In “The Intellectual Achievement of Creating Questions,” I explained why I thought it would be a good idea for the profession to have a timeline of the creation of philosophical questions.
Ultimately, the timeline should be accurate, comprehensive, searchable, zoomable, and graphically attractive, with entries linked to a variety of helpful resources elsewhere, and useful to philosophers, to those in other disciplines researching aspects of the history of philosophy, and to the non-expert public.
But the first thing we will need to get things off the ground is our data: the questions themselves, the rough dates we have of their emergence, the philosophers associated with their earliest discussion. Please supply whatever information you can in the comments. Even just identifying the questions is helpful here.

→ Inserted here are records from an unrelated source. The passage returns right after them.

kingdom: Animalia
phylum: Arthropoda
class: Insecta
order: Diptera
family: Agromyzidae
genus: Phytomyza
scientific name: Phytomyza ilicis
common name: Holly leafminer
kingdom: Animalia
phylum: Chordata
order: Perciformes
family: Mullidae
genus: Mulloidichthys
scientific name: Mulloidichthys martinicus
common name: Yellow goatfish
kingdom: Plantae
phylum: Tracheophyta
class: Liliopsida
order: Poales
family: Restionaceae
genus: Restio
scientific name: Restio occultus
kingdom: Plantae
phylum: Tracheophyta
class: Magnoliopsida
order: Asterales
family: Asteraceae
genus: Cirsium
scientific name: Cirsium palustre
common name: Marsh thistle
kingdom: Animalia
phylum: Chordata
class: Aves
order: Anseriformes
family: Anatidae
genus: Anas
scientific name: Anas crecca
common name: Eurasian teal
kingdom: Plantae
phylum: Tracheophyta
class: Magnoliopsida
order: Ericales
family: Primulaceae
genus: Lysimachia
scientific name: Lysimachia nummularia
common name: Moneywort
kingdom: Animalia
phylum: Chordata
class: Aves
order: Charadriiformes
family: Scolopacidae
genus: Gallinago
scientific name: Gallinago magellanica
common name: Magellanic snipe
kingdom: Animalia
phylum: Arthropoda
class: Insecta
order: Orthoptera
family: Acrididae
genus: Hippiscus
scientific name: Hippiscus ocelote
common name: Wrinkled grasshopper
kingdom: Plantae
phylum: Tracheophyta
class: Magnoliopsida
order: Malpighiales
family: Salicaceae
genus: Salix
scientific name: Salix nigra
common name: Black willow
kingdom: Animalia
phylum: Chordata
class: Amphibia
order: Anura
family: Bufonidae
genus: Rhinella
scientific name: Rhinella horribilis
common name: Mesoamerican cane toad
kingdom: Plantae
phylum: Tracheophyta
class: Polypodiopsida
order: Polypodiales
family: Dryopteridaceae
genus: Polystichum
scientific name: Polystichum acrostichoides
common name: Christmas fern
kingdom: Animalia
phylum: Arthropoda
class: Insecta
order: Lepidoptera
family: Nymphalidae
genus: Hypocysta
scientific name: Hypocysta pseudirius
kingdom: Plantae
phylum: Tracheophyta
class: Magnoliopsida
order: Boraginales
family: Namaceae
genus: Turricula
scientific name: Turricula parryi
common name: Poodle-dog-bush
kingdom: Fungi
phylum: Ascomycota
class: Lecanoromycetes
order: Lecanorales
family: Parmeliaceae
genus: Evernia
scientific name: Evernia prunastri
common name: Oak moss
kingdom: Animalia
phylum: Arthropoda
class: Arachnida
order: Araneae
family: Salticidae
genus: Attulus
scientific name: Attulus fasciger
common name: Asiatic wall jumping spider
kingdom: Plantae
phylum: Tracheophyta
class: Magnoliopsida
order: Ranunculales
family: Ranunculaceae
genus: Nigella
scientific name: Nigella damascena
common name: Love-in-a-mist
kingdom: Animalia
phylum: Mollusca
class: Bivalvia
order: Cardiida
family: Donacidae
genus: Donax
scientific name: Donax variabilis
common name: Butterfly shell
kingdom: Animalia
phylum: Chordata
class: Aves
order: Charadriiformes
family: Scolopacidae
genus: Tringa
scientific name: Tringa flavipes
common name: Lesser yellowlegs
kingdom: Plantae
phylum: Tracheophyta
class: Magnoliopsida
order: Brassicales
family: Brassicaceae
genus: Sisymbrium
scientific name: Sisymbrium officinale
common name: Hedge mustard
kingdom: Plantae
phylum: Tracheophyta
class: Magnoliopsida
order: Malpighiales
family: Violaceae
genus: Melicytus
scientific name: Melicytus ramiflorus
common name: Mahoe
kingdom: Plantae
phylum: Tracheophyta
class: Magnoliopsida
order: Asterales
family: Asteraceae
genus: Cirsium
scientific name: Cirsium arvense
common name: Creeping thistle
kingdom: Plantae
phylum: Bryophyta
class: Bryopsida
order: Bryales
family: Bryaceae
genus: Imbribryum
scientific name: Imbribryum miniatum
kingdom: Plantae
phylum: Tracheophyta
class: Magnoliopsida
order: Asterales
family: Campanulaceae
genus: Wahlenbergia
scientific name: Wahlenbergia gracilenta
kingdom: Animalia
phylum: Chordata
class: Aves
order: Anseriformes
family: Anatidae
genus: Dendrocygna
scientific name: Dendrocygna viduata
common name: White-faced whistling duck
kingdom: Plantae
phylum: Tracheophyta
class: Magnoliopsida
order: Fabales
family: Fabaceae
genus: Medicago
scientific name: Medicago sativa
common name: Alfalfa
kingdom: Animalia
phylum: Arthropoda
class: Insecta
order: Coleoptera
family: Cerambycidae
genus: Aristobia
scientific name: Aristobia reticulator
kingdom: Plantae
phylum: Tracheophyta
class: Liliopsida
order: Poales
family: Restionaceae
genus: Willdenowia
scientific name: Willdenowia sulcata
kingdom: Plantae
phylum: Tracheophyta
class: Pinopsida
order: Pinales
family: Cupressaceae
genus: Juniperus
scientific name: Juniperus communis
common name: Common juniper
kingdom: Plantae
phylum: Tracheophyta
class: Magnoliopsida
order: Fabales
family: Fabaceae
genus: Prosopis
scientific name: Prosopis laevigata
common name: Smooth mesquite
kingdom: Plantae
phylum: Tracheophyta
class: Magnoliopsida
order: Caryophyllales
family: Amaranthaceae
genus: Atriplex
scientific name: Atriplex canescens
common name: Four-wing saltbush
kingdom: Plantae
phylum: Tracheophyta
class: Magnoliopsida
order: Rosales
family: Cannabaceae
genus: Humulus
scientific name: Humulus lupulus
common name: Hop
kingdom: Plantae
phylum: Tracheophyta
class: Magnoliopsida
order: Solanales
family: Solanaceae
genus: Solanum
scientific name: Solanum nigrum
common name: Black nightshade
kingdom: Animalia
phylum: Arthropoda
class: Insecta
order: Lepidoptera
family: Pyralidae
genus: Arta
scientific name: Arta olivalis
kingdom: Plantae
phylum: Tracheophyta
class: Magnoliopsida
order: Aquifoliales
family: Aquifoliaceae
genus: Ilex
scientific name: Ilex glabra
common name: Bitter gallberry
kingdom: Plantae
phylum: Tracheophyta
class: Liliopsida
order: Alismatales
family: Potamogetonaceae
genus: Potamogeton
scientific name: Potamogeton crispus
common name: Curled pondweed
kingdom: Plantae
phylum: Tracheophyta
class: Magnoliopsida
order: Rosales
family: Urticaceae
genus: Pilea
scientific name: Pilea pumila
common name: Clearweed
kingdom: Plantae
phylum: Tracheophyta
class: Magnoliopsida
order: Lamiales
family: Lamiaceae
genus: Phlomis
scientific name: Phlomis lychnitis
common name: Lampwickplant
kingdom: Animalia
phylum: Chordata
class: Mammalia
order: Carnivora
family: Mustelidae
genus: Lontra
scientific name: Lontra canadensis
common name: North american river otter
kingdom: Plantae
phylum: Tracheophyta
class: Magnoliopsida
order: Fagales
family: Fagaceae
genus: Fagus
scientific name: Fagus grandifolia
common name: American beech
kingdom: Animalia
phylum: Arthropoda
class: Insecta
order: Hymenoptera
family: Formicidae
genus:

Keep in mind the varieties of ways we can understand the creation of a question. As I mentioned in the companion post to this one, here are four.
- Reinvention – bringing attention to a forgotten or neglected question by asking it in a new way.
- Application – reformulating a version of a known philosophical question so as to apply it to a new domain and in doing so bringing new considerations into play.
- Specification – showing that a known philosophical question is ambiguous or incomplete by making relevant distinctions and articulating the other questions whose answers are needed in order to clarify or complete the first one.
- Inauguration – asking a question that creates a new area of philosophical inquiry
There are probably other ways to create questions, or to map the terrain of question-creation, so suggestions on that front are welcome, too.
This is a collective endeavor that will require the input and efforts of many people in order to come to fruition. Please take some time—even just a few minutes when you have them—to contribute to it. Thank you.